Update the records below, replacing each "Transcribe" with "Write out" and leaving everything else unchanged.
— begin —
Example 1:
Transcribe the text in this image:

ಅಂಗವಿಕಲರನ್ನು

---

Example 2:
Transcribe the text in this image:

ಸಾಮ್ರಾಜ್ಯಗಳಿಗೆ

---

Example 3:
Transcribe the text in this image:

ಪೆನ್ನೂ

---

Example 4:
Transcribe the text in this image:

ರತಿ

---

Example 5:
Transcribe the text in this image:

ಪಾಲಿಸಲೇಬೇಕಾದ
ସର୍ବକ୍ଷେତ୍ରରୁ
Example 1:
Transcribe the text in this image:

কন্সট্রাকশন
— end —
*Exercise result:*
Example 1:
Write out the text in this image:

ಅಂಗವಿಕಲರನ್ನು

---

Example 2:
Write out the text in this image:

ಸಾಮ್ರಾಜ್ಯಗಳಿಗೆ

---

Example 3:
Write out the text in this image:

ಪೆನ್ನೂ

---

Example 4:
Write out the text in this image:

ರತಿ

---

Example 5:
Write out the text in this image:

ಪಾಲಿಸಲೇಬೇಕಾದ
ସର୍ବକ୍ଷେତ୍ରରୁ
Example 1:
Write out the text in this image:

কন্সট্রাকশন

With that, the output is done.